Miembros del Congreso legislativo han invertido
casi 196 millones de dólares de su peculio en compañías que
recibieron contratos del Departamento (ministerio) de Defensa para
proveer bienes y servicios a las fuerzas armadas estadounidenses,
según el Centro para una Política Sensible (Center for Responsive
Politics, CPR).
Esta organización advirtió que diversos legisladores, entre cuyas
funciones figura la de controlar a los contratistas del Departamento
de Defensa, poseen acciones de esas compañías, al igual que varios
de sus pares que critican en público la guerra de Iraq.
El senador John Kerry, ex candidato a la presidencia del opositor
Partido Demócrata y actual miembro de la Comisión de Relaciones
Exteriores de la cámara alta, figura a la cabeza de la lista de
inversores.
Al 31 de diciembre de 2006, tenía en su portafolio entre 28,9 y 38,2
millones de dólares en acciones de empresas que recibieron contratos
de defensa de por lo menos cinco millones de dólares.
Los legisladores deben prestar cada año informes sobre sus finanzas
personales, pero sólo se les exige que lo hagan en términos
generales, sin entrar en grandes detalles.
Otros "grandes inversores" en compañías con contratos de defensa son
los representantes del gobernante Partido Republicano Rodney
Frelinghuysen (con acciones por entre 12,1 y 49,1 millones de
dólares), Robin Hayes (entre 9,2 y 37,1 millones de dólares) y James
Sensenbrenner (entre 5,2 y 7,6 millones de dólares), así como la
demócrata Jane Harman (entre 2,7 y 6,3 millones de dólares).
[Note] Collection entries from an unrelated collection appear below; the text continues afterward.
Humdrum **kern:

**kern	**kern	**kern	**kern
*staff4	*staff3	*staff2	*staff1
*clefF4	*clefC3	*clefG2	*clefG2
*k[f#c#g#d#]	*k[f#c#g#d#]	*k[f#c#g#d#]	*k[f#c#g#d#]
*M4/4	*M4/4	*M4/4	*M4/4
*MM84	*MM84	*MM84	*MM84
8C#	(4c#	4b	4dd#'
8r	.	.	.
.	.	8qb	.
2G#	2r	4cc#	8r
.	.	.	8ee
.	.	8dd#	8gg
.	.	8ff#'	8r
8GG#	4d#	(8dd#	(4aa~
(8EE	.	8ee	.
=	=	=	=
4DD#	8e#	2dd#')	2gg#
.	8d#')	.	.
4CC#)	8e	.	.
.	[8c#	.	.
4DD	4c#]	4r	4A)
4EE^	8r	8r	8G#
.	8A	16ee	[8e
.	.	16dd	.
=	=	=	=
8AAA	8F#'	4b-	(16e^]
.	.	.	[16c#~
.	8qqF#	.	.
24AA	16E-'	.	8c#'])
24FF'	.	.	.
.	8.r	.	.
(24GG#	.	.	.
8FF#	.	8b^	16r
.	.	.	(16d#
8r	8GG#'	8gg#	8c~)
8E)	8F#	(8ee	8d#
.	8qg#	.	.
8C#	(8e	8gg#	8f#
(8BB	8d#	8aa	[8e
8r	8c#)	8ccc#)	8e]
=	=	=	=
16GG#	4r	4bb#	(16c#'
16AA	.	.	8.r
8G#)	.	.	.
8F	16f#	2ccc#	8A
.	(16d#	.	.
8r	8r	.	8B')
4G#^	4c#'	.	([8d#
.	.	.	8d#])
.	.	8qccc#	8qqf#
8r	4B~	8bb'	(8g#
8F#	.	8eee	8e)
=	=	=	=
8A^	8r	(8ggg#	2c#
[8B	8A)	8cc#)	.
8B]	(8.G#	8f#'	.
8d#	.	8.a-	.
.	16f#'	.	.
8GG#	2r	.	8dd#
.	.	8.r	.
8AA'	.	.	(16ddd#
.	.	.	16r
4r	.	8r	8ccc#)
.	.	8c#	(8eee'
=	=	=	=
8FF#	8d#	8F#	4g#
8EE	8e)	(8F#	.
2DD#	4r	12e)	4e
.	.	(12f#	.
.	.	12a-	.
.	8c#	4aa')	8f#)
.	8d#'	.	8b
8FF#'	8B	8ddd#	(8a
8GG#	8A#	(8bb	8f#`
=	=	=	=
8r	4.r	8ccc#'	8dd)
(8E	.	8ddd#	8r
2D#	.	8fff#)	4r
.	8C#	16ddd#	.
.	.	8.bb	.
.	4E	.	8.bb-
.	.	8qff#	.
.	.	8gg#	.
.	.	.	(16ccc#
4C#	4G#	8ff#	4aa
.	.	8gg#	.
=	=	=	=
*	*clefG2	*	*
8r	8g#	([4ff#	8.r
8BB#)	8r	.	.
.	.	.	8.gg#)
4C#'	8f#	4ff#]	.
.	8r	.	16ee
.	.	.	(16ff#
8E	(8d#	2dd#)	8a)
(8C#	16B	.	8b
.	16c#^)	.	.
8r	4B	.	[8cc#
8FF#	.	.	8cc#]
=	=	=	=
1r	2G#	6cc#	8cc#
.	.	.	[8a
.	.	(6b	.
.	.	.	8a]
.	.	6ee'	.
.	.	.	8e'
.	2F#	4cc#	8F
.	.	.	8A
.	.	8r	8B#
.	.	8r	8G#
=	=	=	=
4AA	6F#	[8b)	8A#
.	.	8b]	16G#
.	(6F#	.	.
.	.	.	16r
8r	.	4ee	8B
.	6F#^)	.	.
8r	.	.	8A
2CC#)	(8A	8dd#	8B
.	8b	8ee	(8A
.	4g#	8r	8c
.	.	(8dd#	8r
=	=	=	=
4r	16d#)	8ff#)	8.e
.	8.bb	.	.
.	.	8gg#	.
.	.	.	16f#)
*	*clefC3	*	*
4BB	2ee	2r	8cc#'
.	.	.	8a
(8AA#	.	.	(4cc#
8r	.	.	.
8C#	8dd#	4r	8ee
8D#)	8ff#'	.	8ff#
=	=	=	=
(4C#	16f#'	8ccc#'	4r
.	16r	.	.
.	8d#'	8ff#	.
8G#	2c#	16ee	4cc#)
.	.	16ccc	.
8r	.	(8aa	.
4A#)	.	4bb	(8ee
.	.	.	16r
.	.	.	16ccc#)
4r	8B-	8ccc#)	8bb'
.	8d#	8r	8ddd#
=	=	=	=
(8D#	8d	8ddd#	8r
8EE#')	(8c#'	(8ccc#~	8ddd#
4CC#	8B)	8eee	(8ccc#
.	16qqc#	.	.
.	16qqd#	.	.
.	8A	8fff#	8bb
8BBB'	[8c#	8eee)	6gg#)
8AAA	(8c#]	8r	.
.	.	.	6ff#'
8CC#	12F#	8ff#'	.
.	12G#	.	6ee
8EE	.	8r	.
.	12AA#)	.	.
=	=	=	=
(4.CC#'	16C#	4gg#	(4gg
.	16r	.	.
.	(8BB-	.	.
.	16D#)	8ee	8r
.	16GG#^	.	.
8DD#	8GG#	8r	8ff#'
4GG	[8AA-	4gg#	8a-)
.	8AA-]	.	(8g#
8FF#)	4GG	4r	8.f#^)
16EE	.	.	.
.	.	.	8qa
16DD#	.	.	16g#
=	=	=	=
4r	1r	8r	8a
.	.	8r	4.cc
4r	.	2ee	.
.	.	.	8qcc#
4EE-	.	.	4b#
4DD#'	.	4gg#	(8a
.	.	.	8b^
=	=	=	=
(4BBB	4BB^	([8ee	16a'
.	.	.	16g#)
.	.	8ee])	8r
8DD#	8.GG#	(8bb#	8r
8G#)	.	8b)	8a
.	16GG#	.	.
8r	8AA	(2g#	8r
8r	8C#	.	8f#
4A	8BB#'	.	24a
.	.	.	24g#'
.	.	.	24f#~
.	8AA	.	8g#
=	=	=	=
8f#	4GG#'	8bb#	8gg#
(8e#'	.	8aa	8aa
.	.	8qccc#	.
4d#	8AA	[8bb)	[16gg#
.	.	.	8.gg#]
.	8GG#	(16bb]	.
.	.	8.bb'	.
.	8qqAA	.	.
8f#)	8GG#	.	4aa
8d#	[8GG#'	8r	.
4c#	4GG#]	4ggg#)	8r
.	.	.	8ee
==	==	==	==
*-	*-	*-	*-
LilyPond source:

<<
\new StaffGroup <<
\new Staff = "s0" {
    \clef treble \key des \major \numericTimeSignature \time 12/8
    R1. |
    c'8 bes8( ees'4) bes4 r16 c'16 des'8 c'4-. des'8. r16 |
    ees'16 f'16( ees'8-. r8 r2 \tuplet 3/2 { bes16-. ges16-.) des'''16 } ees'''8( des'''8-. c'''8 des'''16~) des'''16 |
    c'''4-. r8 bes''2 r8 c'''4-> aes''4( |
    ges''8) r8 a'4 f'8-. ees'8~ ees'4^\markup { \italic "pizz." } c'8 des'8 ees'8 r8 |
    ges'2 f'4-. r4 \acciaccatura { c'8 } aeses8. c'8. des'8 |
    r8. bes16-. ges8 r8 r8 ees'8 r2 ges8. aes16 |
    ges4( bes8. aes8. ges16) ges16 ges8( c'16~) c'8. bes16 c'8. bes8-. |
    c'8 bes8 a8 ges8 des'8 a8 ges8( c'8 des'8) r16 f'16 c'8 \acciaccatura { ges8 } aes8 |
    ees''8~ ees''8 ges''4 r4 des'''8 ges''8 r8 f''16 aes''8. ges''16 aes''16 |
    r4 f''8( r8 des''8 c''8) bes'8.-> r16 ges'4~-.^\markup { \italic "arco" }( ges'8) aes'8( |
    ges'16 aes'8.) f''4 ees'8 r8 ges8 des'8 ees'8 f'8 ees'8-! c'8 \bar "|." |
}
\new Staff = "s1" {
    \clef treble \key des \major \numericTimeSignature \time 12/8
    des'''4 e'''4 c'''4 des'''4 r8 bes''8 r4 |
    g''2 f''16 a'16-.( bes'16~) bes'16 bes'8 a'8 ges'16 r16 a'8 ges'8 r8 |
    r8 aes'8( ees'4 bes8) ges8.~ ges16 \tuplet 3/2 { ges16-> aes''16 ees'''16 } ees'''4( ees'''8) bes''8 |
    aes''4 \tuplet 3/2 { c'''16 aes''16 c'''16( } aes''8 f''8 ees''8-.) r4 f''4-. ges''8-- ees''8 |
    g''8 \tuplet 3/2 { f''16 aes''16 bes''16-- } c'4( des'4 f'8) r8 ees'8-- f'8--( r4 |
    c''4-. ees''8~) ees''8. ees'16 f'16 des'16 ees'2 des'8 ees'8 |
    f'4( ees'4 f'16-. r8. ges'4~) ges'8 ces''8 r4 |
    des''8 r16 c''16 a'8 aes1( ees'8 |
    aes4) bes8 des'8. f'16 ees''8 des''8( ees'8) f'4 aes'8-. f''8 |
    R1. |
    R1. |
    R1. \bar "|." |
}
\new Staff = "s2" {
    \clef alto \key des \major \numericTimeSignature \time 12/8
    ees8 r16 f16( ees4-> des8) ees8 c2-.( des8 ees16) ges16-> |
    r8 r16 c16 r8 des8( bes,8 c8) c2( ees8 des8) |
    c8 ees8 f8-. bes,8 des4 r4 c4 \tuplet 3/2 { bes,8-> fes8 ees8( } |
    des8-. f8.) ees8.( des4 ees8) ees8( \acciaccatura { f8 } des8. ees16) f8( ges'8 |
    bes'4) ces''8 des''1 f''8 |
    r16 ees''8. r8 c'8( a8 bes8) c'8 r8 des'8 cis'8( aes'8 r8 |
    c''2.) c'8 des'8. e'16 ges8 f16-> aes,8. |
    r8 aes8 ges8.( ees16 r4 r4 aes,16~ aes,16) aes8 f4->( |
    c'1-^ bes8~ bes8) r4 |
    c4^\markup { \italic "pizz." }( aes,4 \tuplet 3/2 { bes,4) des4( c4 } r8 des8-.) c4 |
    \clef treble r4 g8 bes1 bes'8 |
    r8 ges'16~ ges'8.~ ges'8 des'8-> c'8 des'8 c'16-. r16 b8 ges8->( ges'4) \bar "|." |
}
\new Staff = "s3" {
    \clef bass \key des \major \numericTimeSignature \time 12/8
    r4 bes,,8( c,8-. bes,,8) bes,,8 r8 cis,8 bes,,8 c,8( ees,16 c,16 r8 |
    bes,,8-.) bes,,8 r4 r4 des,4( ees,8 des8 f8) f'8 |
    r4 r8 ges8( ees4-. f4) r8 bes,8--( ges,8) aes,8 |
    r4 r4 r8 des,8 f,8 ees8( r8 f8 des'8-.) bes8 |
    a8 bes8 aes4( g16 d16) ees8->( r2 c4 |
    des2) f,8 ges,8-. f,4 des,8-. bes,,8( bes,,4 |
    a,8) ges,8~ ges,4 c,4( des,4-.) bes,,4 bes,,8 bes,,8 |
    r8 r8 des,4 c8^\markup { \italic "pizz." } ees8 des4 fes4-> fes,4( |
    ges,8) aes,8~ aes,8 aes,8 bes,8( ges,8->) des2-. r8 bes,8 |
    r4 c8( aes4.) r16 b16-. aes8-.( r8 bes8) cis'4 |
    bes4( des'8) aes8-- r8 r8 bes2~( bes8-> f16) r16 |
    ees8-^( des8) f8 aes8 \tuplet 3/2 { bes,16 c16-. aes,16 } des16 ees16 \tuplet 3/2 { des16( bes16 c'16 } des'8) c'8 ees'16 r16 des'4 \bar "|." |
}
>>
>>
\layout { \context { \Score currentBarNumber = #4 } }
El CRP añadió que el senador demócrata Jay Rockefeller, presidente
de la Comisión de Inteligencia, invirtió alrededor de dos millones
de dólares en acciones de contratistas del Departamento de Defensa.
En la lista también figuran el senador independiente Joseph
Lieberman, ex candidato a la vicepresidencia del Partido Demócrata y
presidente de la Comisión de Seguridad Interna, y el representante
republicano Howard Berman, presidente de la Comisión de Relaciones
Exteriores de la cámara baja.
De los 535 legisladores que componen ambas cámaras del Congreso, 151
--más de la cuarta parte-- habían invertido en total entre 78,7 y
195,5 millones de dólares en compañías que recibieron contratos de
defensa por al menos cinco millones de dólares.
Esas empresas obtuvieron más de 275.600 millones de dólares del
gobierno en 2006, es decir 755 millones de dólares diarios, según la
no gubernamental OMB Watch, que supervisa la asignación de fondos
públicos y los gastos presupuestarios.
Las inversiones supusieron un retorno para los legisladores de entre
15,8 y 62 millones de dólares en concepto de dividendos, ganancias
de capital, regalías e intereses entre 2004 y fines de 2006, según
el CRP.
No todas las compañías en las que los congresistas colocaron su
dinero fabrican armas o equipo militar. Algunas producen gaseosas o
productos farmacéuticos y los contratos del Departamento de Defensa
representan apenas un mínimo porcentaje de sus ingresos.
Muchas de esas empresas son líderes en su rama de actividad y una
inversión preferida por gran parte del público.
"Grandes corporaciones como Pepsico, IBM, Microsoft y Johnson &
Johnson han recibido contratos del Departamento de Defensa y son
todas inversiones muy populares, tanto entre congresistas como el
público en general", admitió el CRP.
"Estas compañías son tan comunes, tanto como inversión personal al
igual que como contratistas de defensa, que parece difícil armar un
portafolio diversificado de acciones líderes sin tener en cuenta al
menos a algunas de ellas", agregó.
Colaboradores de los legisladores dicen que ellos son tan inocentes
como las acciones. Algunos no las compraron sino que las heredaron,
agregan, y otros las poseen por haber colocado dinero en fondos
comunes de inversión. Es decir que las decisiones son tomadas por
sus administradores y no por quienes aportaron las partes que
conforman su capital.
A pesar de todo, señaló el CRP, poseer acciones de contratistas del
Departamento de Defensa puede resultar "problemático para
congresistas que integran las comisiones que deben supervisar la
asignación de fondos y las políticas" del sector.
Miembros de las comisiones de Relaciones Exteriores y Defensa del
Senado poseen entre tres y 5,1 millones de dólares de compañías
especializadas en la fabricación de armas y otros bienes y servicios
de exclusivo uso militar, agrega el informe.
Por otra parte, tanto el presidente estadounidense, George W. Bush,
como el vicepresidente Dick Cheney han sido cuestionados por sus
estrechos lazos con empresas que se han beneficiado con contratos
derivados de la invasión a Iraq y la guerra en Afganistán.